======== Source data ========
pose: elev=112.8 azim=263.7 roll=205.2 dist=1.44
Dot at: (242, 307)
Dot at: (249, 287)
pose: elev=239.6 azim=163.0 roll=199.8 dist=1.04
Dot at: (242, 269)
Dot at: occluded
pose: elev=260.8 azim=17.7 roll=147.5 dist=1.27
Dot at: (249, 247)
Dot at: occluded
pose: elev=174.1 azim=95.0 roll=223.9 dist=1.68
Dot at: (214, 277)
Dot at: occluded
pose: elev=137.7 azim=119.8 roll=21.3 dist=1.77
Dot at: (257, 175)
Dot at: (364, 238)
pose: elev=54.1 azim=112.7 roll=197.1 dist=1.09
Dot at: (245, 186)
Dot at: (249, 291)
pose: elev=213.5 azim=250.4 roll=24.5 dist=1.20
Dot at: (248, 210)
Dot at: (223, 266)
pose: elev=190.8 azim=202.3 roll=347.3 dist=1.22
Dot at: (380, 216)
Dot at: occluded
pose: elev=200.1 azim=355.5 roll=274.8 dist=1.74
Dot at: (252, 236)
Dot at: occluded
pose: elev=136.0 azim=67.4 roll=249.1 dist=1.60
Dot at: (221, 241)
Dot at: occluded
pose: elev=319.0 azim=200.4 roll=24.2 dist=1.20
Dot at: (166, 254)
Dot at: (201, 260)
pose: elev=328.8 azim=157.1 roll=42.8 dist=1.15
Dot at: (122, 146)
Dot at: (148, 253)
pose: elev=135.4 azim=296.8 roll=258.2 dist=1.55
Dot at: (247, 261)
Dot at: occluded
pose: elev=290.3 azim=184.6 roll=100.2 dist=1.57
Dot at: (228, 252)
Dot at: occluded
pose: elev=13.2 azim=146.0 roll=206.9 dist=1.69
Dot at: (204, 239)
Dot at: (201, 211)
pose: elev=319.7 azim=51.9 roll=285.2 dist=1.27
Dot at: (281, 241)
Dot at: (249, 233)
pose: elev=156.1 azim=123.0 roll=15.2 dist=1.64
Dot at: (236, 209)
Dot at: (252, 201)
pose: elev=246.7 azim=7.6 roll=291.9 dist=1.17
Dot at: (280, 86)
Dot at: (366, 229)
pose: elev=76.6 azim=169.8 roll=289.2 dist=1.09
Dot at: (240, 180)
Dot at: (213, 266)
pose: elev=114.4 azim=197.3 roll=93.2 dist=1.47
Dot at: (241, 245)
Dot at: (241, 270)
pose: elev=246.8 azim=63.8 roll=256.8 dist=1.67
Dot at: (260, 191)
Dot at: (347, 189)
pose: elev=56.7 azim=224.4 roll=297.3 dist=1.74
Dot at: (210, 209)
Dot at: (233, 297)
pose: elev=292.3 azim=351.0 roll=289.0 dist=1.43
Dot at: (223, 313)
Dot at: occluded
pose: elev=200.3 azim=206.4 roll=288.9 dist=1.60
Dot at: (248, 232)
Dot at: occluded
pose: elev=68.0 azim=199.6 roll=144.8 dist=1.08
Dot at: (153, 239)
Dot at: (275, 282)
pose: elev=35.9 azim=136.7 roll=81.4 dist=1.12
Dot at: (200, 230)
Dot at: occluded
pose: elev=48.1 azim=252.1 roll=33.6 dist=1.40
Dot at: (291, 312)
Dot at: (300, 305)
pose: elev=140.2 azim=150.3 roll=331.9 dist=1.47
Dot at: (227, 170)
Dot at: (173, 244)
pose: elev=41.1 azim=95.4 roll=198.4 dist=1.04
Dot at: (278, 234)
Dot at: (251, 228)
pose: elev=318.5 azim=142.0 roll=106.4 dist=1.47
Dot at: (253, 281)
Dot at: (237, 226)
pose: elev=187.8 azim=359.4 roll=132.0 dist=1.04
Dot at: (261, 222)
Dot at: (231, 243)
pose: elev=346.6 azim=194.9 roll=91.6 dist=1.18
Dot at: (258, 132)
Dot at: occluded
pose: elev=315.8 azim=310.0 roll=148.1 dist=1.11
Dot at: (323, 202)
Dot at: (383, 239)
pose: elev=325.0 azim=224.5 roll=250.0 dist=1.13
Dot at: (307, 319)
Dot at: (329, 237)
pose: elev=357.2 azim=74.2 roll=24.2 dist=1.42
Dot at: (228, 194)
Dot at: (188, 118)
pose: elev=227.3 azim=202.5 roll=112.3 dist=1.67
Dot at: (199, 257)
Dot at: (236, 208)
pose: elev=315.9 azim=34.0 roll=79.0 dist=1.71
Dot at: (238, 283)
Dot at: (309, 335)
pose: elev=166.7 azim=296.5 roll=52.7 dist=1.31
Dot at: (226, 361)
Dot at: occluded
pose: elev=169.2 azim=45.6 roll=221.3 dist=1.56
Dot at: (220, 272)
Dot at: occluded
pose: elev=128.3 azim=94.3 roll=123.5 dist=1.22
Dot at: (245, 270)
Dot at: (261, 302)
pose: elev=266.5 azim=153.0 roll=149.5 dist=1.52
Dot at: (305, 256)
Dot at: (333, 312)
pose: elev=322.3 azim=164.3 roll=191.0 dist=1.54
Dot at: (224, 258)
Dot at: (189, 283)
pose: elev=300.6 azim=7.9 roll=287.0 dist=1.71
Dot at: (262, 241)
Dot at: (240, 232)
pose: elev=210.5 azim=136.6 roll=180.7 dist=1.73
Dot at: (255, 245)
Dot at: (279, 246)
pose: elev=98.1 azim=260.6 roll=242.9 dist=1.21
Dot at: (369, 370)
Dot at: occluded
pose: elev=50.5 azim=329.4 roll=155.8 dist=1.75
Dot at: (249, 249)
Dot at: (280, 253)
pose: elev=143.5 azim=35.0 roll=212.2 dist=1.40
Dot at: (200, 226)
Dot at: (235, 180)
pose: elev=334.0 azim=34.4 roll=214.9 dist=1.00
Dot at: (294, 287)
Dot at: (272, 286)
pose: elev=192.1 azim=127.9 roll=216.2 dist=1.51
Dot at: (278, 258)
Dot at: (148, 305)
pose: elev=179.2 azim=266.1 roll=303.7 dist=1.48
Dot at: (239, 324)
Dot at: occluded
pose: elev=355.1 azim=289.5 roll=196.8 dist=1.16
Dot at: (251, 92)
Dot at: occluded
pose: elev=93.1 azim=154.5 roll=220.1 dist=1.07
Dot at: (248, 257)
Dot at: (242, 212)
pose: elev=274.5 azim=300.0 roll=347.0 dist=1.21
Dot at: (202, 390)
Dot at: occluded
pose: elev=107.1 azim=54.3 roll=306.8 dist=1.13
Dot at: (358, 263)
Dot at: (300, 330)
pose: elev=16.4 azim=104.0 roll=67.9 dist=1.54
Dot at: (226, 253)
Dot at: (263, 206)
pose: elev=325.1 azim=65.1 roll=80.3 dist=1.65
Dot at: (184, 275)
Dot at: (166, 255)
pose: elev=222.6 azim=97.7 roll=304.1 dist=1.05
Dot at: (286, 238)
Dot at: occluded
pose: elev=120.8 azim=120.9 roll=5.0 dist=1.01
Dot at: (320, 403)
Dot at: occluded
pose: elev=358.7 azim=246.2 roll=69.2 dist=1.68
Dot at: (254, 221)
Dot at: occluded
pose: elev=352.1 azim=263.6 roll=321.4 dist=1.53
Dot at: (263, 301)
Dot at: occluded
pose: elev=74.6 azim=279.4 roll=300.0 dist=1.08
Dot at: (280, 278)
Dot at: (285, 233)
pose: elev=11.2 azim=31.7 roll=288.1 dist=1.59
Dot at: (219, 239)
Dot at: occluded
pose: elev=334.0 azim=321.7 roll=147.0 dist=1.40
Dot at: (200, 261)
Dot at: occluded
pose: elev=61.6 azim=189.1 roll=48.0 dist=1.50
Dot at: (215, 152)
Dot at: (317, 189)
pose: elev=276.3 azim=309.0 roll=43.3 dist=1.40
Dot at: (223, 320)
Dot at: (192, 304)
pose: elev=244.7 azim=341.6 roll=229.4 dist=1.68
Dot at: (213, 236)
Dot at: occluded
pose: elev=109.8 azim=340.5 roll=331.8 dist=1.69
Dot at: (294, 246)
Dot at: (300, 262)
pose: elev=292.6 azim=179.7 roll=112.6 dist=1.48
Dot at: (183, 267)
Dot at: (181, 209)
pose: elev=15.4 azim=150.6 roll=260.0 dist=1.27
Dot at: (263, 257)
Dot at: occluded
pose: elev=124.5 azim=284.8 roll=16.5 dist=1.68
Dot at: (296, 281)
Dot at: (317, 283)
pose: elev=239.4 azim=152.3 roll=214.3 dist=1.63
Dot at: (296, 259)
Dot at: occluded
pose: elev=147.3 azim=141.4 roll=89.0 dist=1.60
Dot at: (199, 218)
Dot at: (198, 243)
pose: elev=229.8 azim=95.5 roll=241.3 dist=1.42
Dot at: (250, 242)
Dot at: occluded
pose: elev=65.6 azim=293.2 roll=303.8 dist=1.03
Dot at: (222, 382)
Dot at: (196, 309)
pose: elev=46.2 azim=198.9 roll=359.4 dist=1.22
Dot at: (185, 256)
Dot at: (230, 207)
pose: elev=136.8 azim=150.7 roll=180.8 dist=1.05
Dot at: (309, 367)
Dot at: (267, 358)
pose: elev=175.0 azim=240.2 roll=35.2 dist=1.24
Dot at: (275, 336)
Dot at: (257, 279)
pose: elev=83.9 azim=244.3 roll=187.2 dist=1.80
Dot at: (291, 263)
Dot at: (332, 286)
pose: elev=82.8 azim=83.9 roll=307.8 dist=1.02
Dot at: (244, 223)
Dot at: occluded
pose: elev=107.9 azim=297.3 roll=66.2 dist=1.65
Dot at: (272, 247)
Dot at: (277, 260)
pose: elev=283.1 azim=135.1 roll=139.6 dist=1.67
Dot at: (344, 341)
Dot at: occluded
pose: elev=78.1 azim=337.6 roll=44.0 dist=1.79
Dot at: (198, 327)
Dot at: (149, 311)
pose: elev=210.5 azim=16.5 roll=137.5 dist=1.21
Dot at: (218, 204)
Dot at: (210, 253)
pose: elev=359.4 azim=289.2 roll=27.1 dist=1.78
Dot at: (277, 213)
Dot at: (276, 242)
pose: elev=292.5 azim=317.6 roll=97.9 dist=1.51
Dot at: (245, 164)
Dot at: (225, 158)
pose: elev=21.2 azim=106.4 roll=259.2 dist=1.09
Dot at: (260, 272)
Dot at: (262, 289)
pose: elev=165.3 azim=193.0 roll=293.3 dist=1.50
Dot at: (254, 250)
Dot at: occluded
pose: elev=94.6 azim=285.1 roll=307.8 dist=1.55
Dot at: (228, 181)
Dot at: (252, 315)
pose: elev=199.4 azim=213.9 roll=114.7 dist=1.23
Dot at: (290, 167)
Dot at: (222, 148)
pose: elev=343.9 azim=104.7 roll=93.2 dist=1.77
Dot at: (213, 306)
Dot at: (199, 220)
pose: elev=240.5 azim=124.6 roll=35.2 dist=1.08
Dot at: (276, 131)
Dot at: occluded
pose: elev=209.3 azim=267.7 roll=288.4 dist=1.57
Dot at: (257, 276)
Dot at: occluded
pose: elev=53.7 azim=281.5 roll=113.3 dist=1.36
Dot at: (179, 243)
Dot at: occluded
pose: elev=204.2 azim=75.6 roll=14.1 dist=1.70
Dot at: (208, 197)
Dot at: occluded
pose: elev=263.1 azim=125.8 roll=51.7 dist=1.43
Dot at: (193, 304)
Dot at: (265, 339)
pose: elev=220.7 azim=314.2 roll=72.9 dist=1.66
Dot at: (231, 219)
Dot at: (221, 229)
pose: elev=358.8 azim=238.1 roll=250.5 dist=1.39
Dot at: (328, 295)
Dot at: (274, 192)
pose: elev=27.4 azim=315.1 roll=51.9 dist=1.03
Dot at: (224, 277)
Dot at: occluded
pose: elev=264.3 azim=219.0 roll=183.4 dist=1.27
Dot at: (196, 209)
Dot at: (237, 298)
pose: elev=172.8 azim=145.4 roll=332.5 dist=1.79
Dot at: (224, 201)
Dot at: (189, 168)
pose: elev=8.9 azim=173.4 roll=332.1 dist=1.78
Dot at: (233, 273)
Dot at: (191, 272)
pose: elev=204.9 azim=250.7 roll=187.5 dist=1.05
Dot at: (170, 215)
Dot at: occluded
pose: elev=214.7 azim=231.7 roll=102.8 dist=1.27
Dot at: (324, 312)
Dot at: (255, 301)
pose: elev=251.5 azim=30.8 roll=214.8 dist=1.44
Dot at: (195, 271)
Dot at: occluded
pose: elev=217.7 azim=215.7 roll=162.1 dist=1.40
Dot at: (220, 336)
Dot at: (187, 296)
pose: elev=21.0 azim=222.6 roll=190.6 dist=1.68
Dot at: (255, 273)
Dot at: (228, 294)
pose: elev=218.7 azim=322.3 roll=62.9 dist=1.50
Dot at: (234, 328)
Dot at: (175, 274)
========
▸ Requirement: Rewrite the lines from the line containing "pose: elev=315.9 azim=34.0" up to and including the line containing "Dot at: (279, 246)", replacing "dist" with "distance" and leaving everything else unchanged.

▸ Output of the task:
pose: elev=315.9 azim=34.0 roll=79.0 distance=1.71
Dot at: (238, 283)
Dot at: (309, 335)
pose: elev=166.7 azim=296.5 roll=52.7 distance=1.31
Dot at: (226, 361)
Dot at: occluded
pose: elev=169.2 azim=45.6 roll=221.3 distance=1.56
Dot at: (220, 272)
Dot at: occluded
pose: elev=128.3 azim=94.3 roll=123.5 distance=1.22
Dot at: (245, 270)
Dot at: (261, 302)
pose: elev=266.5 azim=153.0 roll=149.5 distance=1.52
Dot at: (305, 256)
Dot at: (333, 312)
pose: elev=322.3 azim=164.3 roll=191.0 distance=1.54
Dot at: (224, 258)
Dot at: (189, 283)
pose: elev=300.6 azim=7.9 roll=287.0 distance=1.71
Dot at: (262, 241)
Dot at: (240, 232)
pose: elev=210.5 azim=136.6 roll=180.7 distance=1.73
Dot at: (255, 245)
Dot at: (279, 246)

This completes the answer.